__Problems and tasks__:
1. From the NormalVaRPlot3D commit email, copy word for word the stretch that begins with the words "Added: pkg/Dowd/R/NormalVaRPlot3D.R" and ends with "UTC (rev 3855)".
2. Pick up the NormalVaRPlot3D commit email right after its last line and keep writing it.

__Document passage__:
*** Block opens ***

[Returnanalytics-commits] r3855 - in pkg/Dowd: R man

noreply at r-forge.r-project.org noreply at r-forge.r-project.org
Fri Jul 24 21:48:47 CEST 2015


Author: dacharya
Date: 2015-07-24 21:48:47 +0200 (Fri, 24 Jul 2015)
New Revision: 3855

Added:
   pkg/Dowd/R/NormalVaRPlot3D.R
   pkg/Dowd/man/NormalVaRPlot3D.Rd
Log:
Function NormalVaRPlot3D added.

Added: pkg/Dowd/R/NormalVaRPlot3D.R
===================================================================
--- pkg/Dowd/R/NormalVaRPlot3D.R	                        (rev 0)
+++ pkg/Dowd/R/NormalVaRPlot3D.R	2015-07-24 19:48:47 UTC (rev 3855)
@@ -0,0 +1,115 @@
+#' Plots normal VaR in 3D against confidence level and holding period
+#' 
+#' Plots the VaR of a portfolio against confidence level and holding period assuming that P/L are normally distributed, for specified confidence level and 
+#'  holding period.

*** Block closes ***

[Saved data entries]

*** Block opens ***

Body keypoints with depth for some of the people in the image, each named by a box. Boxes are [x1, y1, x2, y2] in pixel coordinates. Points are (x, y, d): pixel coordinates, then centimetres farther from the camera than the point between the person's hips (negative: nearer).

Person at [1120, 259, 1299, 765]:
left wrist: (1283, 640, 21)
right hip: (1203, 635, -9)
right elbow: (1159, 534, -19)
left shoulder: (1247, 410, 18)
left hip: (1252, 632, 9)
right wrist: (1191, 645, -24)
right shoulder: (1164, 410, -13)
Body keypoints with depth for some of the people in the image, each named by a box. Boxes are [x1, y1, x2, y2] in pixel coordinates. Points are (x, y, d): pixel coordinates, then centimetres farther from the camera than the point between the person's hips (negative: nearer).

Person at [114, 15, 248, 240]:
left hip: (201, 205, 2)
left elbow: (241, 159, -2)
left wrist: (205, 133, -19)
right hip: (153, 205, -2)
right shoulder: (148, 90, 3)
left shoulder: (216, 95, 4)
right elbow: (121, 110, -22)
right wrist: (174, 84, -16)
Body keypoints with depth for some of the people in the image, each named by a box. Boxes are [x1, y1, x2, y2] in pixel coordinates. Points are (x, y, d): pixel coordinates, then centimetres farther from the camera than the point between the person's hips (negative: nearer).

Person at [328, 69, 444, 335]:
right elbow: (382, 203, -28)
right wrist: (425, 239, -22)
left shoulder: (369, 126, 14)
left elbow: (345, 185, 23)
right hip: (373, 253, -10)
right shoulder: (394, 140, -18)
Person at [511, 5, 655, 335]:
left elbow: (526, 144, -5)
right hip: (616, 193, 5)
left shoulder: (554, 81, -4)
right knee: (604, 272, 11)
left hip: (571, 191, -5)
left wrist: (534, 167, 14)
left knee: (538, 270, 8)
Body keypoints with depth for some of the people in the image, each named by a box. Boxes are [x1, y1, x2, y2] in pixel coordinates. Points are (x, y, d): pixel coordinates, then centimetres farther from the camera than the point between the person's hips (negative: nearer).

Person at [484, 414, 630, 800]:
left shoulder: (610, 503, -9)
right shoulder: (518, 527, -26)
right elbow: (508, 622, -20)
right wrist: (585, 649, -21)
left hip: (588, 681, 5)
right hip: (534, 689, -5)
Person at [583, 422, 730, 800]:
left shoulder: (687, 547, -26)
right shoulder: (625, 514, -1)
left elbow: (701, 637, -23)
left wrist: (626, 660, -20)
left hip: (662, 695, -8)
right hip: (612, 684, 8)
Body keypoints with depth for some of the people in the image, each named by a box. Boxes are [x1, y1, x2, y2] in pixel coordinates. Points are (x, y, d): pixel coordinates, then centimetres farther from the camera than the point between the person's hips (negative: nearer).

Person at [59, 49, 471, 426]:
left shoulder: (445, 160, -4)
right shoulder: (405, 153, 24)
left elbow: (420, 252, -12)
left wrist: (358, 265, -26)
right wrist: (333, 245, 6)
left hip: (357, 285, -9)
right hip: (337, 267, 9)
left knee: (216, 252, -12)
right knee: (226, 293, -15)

*** Block closes ***

__Results__:
1.
Added: pkg/Dowd/R/NormalVaRPlot3D.R
===================================================================
--- pkg/Dowd/R/NormalVaRPlot3D.R	                        (rev 0)
+++ pkg/Dowd/R/NormalVaRPlot3D.R	2015-07-24 19:48:47 UTC (rev 3855)

2.
+#' 
+#' @param ... The input arguments contain either return data or else mean and                                                  
+#'  standard deviation data. Accordingly, number of input arguments is either 3 
+#'  or 4. In case there 3 input arguments, the mean and standard deviation of 
+#'  data is computed from return data. See examples for details.
+#' 
+#' returns Vector of daily geometric return data
+#' 
+#'  mu Mean of daily geometric return data
+#' 
+#'  sigma Standard deviation of daily geometric return data
+#' 
+#'  cl VaR confidence level and must be a vector
+#' 
+#'  hp VaR holding period and must be a vector
+#'  
+#' @references Dowd, K. Measuring Market Risk, Wiley, 2007.
+#'
+#' @author Dinesh Acharya
+#' @examples
+#' 
+#'    # Plots VaR against confidene level given geometric return data
+#'    data <- runif(5, min = 0, max = .2)
+#'    NormalVaRPlot3D(returns = data, cl = seq(.85,.99,.01), hp = 60:90)
+#'    
+#'    # Computes VaR against confidence level given mean and standard deviation of return data
+#'    NormalVaRPlot3D(mu = .012, sigma = .03, cl = seq(.85,.99,.02), hp = 40:80)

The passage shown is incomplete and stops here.